During the first days of plowing the collars should be raised often to cool the shoulders. Bathing the shoulders with plenty of cold water after the day’s work will help to harden them. Go slow the first days of plowing. It will make a gain in the end. A soft, fat horse will shrink during the first days of hard work, so look well to the fit of the collar. A collar ill fitting and a little too large may cause sweeny, and your valuable horse may be ruined. Always remove the harness at the noon hour and dry the collars. Clean the team after work and before bedtime. They will do a bigger day’s work on the morrow with less loss of condition. Don’t let the work team run down. It is money lost.—Farm Journal. , Cause of Stringy Milk. Stringy or sticky milk is due to an infection of the udder and is quite difficult to overcome. Keep the cow in the barn where it will be convenient to milk her often. Bathe the udder two or three times a day with water that is as warm as the cow can stand and milk the udder dry. In fact, she should be milked dry six or eight times a day in order to free the udder from the infection.
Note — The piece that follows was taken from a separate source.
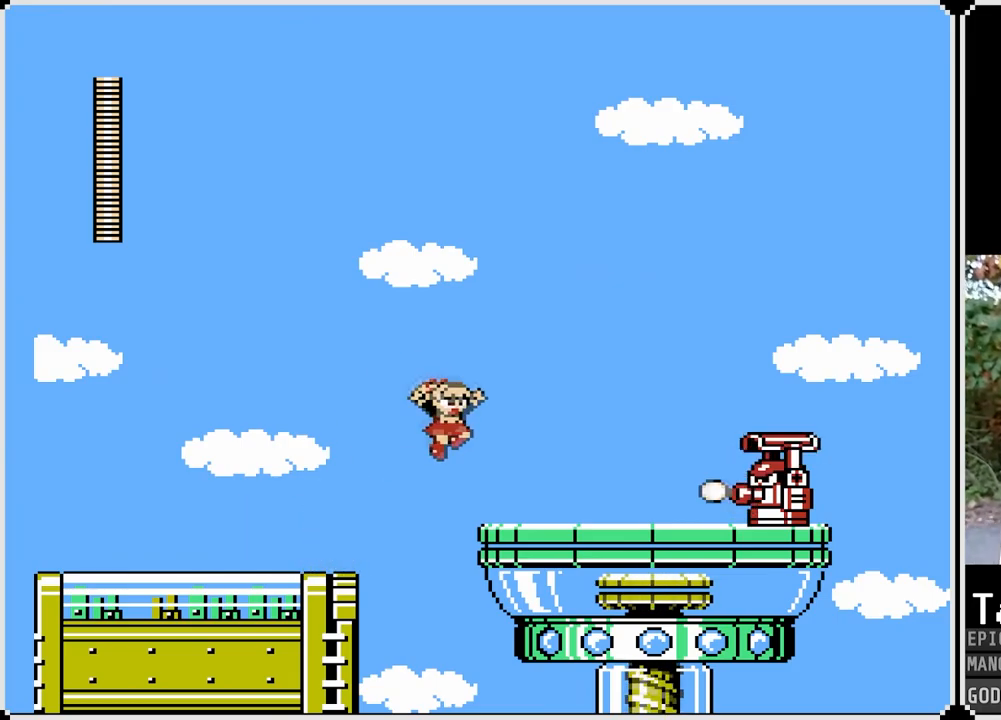
{"buttons": ["CROSS", "SQUARE", "DPAD_RIGHT"], "left_stick": "center", "right_stick": "center", "events": [[100, "SQUARE", "up"], [217, "CROSS", "down"], [217, "SQUARE", "down"], [233, "DPAD_RIGHT", "up"], [283, "DPAD_LEFT", "down"], [467, "DPAD_LEFT", "up"], [483, "DPAD_RIGHT", "down"]]}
Udder troubles are very difficult to treat, and probably the very best treatment is to rub the udder with hot water and keep all accumulations of infected milk removed often and completely.— Hugh G. Van Pelt in Kimball’s Dairy Farmer. Tonic For Sheep. A mixture of copperas, sulphur and salt makes a good tonic for sheep, one which many no doubt will need at this season of the year, says the Kansas Farmer. It tends to purify the blood and help the animal in its fight against worms and other troublesome parasites. About six parts of salt to one each of copperas or sulphur make the’ right proportion. If this is kept constantly before the sheep inside the barn, where the moisture cannot reach it, they will eat freely of it and will undoubtedly be greatly benefited by it. Old Way Not Profitable. It does not seem necessary at this late day to urge the necessity of a silo on the dairy farm, yet there are many farms without a silo, their owners preferring to go along in the old way, feeding their cows timothy hay and western grain feeds. It is not strange that dairying is unprofitable even at this time of high prices for both butter and cheese.